I looked around, trying to find a monster, but instead I found a young Derrick—maybe nine or ten years old—sitting in an overly large armchair in front of the fire.
His cheeks were splattered with freckles as he sheepishly looked at the floor. A wreath of twisted ivy circled his head and a crudely-made lyre sat in his hands.
He looked just like the God of Music from the faerie stories. The God of Music was a little imp, but nothing if not romantic.
Anders stormed into the study. Derrick flinched as Anders ripped the lyre and wreath of ivy away and flung the costume into the fire. Sorrow gleamed in Derrick’s eyes as the flames ate his trinkets.
Anders faced his son. “I swear, had your Uncle Ragnar caught you prancing around the garden like a little girl—”
Derrick looked up. “We were just playing, Father.”
“Playing?” Anders roared. “You are on the cusp of manhood! No more playing with your sisters.”
Sadness filled Derrick’s eyes, but he nodded.
“Your mother made you weak, boy.” Anders crossed to a wooden cabinet and pulled out a glass bottle of spirits. “She filled your head with lies about love and all that Midnight nonsense.”
Derrick looked down at his hands. “Mama does not lie to me.”
“Of course she does, all women do.”
Despite me not having a corporeal form, I still burned with guilt.
Anders poured two goblets of spirits and handed Derrick a glass. Derrick looked down at the cup like it was filled with sewage.
“Drink it,” Anders ordered. He knocked back his own cup and drained it in one gulp.

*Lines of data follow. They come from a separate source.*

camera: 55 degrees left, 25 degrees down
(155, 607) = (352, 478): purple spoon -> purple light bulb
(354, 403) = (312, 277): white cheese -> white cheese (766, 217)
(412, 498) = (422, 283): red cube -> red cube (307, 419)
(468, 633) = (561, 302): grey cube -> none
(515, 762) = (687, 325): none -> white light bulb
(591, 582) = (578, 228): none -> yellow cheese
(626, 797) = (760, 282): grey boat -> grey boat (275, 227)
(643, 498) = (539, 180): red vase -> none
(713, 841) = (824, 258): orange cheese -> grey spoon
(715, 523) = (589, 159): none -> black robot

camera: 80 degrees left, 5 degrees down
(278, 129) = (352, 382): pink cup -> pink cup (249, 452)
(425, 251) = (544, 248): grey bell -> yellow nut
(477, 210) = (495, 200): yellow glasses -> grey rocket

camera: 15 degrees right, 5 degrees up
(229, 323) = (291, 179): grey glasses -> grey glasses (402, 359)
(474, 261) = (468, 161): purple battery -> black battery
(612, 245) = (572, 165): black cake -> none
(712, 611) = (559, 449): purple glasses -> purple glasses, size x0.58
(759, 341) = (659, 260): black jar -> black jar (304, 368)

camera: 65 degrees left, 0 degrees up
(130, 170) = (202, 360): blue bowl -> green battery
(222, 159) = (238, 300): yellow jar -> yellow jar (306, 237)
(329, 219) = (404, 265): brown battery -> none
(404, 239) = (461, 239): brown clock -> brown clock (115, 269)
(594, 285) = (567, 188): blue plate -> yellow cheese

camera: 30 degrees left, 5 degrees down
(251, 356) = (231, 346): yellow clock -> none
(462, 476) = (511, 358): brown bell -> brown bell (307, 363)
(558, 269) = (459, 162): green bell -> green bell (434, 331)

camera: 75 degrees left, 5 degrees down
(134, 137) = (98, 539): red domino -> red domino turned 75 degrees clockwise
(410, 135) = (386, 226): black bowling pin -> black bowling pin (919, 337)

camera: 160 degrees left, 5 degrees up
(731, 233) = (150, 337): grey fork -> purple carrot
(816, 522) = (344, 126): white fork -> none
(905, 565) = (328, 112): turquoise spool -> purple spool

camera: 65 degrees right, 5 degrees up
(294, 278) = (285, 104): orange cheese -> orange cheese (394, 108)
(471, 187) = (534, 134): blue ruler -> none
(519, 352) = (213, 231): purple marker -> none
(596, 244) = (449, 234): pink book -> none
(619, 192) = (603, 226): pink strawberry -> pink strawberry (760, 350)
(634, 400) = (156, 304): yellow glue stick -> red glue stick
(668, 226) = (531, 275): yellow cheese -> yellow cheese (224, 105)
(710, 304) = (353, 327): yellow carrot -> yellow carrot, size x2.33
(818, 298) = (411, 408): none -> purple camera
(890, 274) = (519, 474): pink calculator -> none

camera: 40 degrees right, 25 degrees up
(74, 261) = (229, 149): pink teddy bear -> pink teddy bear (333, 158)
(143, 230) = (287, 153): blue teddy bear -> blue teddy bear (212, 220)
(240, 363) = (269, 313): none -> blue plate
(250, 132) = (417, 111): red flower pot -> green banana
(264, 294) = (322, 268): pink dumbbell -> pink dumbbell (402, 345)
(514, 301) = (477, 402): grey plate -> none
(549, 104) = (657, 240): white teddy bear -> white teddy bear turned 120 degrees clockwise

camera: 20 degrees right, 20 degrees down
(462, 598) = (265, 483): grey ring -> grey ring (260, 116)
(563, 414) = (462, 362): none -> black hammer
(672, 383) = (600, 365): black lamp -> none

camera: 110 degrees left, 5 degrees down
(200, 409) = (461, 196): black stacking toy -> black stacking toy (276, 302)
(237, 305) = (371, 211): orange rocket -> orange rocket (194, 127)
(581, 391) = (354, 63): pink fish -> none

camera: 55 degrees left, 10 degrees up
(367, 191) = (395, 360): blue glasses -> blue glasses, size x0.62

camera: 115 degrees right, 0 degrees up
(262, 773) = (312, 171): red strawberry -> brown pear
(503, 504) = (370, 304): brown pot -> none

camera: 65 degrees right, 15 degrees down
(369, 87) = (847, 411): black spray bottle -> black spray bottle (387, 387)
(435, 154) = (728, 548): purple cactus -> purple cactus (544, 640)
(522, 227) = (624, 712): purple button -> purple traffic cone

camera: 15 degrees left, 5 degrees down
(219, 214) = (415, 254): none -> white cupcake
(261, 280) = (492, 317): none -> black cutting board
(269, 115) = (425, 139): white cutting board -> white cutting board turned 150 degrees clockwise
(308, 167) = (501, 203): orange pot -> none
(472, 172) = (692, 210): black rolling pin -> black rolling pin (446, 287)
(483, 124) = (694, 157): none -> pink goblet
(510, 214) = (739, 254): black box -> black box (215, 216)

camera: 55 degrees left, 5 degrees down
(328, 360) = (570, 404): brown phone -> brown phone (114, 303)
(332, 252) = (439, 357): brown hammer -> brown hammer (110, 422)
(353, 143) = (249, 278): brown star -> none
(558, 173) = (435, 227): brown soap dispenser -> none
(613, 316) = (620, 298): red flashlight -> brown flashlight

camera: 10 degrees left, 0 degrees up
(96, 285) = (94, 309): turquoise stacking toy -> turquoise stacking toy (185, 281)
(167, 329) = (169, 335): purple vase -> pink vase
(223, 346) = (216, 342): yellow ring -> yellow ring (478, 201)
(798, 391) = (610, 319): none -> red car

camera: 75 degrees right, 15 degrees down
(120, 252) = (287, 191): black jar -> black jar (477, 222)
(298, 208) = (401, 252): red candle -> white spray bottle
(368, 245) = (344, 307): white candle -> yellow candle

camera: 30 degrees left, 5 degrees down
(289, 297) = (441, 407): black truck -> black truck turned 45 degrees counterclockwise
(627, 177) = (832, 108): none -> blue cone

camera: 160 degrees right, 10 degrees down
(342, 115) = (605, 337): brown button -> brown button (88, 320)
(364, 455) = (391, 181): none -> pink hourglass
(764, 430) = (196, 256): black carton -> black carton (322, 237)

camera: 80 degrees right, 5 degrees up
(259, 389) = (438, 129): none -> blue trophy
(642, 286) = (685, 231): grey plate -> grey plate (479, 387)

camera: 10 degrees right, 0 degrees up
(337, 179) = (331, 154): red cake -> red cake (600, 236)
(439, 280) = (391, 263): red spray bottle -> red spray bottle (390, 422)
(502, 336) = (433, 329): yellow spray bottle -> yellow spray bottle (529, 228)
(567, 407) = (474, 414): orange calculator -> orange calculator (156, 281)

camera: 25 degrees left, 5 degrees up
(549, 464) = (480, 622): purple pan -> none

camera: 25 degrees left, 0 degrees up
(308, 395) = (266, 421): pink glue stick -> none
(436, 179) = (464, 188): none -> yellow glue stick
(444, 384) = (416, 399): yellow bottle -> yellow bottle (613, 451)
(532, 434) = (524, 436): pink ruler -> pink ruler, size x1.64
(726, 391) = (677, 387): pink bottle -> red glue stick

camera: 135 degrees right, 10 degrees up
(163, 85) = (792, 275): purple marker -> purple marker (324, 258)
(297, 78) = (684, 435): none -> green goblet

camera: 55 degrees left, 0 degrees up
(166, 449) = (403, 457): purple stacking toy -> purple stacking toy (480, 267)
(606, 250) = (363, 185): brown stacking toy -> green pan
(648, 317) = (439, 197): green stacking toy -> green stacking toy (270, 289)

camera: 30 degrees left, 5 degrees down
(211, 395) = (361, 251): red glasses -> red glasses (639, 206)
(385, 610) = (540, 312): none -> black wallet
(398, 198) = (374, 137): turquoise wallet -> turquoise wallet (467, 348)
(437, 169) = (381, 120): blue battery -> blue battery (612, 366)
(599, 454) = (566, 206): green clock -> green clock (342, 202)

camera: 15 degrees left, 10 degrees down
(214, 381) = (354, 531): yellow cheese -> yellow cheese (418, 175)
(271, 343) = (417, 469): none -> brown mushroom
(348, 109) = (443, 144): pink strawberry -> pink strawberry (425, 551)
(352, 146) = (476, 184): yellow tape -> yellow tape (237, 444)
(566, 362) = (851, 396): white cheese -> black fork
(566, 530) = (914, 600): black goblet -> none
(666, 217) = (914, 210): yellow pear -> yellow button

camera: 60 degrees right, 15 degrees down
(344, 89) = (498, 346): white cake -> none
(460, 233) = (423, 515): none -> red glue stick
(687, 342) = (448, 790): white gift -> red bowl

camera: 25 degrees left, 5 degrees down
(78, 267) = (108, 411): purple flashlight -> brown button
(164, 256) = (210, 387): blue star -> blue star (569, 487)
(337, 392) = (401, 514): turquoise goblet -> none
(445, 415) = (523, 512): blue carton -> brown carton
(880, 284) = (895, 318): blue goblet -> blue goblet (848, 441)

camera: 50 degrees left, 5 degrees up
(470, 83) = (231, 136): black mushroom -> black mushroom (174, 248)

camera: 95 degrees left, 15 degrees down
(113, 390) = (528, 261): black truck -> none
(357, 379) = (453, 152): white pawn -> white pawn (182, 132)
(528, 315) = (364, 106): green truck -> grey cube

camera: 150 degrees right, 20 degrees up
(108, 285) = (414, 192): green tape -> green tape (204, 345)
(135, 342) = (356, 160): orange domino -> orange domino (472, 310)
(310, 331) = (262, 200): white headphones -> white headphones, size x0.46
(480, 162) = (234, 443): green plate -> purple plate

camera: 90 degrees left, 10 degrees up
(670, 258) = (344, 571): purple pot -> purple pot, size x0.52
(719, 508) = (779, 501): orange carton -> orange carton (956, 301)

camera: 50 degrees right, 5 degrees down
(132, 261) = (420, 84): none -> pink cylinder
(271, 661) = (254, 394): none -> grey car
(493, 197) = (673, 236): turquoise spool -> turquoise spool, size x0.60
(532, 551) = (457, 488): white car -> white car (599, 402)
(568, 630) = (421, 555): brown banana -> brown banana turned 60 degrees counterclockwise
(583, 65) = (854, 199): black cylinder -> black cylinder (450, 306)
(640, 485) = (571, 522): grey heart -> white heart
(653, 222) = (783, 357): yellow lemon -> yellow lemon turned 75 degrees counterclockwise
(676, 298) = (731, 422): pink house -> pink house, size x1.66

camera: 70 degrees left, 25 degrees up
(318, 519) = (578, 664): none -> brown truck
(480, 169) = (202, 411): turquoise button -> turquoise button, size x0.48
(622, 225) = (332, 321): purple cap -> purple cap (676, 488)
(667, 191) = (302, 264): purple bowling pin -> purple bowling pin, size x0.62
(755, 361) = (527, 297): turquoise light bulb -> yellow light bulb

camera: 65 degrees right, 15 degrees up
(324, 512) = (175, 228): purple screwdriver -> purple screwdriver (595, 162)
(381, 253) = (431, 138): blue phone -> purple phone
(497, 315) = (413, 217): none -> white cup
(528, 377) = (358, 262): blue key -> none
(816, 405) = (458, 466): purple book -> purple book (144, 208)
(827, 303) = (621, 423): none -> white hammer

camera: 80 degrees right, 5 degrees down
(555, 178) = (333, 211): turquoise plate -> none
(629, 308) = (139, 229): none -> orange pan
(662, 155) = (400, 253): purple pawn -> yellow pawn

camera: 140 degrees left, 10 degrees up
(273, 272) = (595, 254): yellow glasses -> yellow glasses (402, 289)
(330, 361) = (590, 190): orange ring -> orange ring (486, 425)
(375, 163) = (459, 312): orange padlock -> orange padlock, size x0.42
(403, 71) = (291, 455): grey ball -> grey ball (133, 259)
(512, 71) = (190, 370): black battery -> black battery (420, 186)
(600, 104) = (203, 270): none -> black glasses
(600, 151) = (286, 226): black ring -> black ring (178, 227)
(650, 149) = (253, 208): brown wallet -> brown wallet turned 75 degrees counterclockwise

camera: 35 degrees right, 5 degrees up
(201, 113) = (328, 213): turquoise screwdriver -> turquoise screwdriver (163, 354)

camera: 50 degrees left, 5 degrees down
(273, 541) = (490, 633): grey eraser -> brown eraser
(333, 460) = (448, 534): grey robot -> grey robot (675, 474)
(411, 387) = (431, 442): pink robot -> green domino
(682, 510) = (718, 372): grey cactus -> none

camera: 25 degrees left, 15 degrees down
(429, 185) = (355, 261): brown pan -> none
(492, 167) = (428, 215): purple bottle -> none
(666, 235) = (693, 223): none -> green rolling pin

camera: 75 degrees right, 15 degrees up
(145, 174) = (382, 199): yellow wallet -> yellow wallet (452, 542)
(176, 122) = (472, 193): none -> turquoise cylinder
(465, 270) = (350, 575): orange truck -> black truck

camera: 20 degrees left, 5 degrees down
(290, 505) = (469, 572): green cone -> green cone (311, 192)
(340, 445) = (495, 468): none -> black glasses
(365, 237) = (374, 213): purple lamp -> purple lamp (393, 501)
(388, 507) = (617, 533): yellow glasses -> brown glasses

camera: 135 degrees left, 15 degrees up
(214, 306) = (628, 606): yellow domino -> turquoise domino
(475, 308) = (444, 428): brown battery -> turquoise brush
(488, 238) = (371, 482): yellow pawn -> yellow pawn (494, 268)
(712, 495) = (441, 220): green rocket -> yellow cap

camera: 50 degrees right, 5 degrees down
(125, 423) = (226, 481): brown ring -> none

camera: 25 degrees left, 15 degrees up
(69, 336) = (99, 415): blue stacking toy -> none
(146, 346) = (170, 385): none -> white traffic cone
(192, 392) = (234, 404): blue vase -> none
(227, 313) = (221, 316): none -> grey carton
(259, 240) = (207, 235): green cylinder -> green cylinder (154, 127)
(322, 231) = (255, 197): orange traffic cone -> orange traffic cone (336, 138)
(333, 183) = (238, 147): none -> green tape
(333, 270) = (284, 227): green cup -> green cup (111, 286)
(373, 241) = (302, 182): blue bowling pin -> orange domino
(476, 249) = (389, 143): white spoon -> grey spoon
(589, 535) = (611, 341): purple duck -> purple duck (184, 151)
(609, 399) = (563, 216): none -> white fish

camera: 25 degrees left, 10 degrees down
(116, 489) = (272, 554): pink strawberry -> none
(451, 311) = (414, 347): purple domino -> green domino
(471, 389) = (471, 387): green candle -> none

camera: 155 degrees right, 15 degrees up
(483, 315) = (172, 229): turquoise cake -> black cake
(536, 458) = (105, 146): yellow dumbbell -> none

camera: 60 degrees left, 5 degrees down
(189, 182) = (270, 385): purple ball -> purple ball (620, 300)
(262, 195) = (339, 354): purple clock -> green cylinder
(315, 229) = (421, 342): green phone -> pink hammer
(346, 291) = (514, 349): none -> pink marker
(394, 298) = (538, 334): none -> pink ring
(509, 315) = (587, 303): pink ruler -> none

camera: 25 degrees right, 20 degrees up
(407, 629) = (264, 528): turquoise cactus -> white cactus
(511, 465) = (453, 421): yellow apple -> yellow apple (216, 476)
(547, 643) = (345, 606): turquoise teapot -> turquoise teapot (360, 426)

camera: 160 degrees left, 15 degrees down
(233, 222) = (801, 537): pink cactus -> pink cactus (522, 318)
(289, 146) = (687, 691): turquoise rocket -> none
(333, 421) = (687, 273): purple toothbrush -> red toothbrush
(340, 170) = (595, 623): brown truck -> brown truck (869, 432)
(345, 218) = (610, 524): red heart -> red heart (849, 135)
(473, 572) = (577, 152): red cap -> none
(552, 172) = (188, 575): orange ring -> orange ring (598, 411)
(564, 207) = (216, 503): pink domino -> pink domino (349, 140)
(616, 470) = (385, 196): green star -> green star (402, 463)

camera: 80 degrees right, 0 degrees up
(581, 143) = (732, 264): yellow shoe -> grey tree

I knew I could not change what was happening, but I still wanted to yank that goblet out of that poor child’s hands.
Derrick tentatively put the cup to his lips and wrinkled his nose at the strength of the drink inside. He grimaced as he swallowed. “It burns!”
“Get used to it.” Anders poured himself another cup. “You are in for a lonely life, boy, and you will find that your only friends come in bottles.”